2 Android permission management mechanism

2.1 Framework permission mechanism

2.1.1 Installation entry

Permission initialization refers to the application of permission to the system, the system checks and authorizes, and establishes the corresponding data structure. In most cases, permissions are scanned from a package, which happens when the package is installed or upgraded. There are generally the following installation entrances:

n packageInstaller, which is triggered when a package is downloaded and installed. packageInstaller checks dangerous permissions through AppSecurityPermissions and prompts the user.

n pm command.

n adb install. Finally, pm install is called to install the apk package.

n Copy and install.
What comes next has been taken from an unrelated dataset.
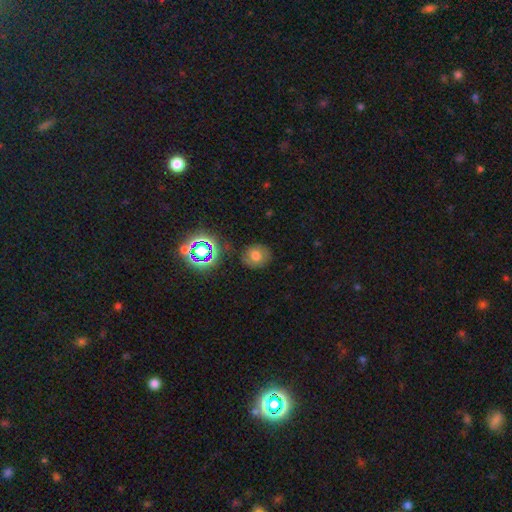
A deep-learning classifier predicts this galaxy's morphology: type=smooth (65%); roundness=round (77%); merging=none (81%).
PackageManagerService uses AppDirObserver to monitor /data/app/ and triggers installation if there is a copy.

These installation methods will eventually complete the installation of the program by calling the functions in PackageManagerService.

2.1.2 Permission creation

The first step is to extract permission information from AndroidManifest.xml. The following information is mainly extracted:

² shared uid

Specifies to share the same uid with other packages.

² permission

Extract the specified attributes of the permissions tag. It uses permissionInfo to describe the basic information of a permission. It needs to specify the protectedLevel information and the group information. It will be added to the permissions list structure of this package.

² permission-tree

Extract the permissions-tree tag attributes. Permissions-tree is also described by permissionInfo and added to the list structure of package permissions. Permission-tree is just a namespace to which some so-called Dynamic permissions are dynamically added. These permissions can be modified dynamically. These permission names must start with the name of permission-tree. It is not a permission itself, and has no protectedLevel and group. It only saves the package it belongs to and the permission name (with the package prefix).

² permission-group

Defines permission group information, represented by PermissionGroup. It does not represent a permission itself, but is added to the permissionGroups list of the package.

² uses-permission

Defines the permission name that the package needs to apply for. Add the permission name to the requestedPermissions list of the package.

² adopt-permissions

Store the name specified by this tag into the mAdoptPermissions list of the package. Name specifies that this package needs to adopt permissions from the package specified by name. Used when the system package is upgraded.

Step 2. Get the certificate in the Package, verify it, and save the signature information in the Package structure.

1. If the package comes from system img (system app), then you only need to obtain the signature information from the AndroidManifest.xml of the Package without verifying its integrity. However, if the package shares a uid with other packages, the signature stored in the sharedUser corresponding to the shared uid is inconsistent with it, and the signature verification fails.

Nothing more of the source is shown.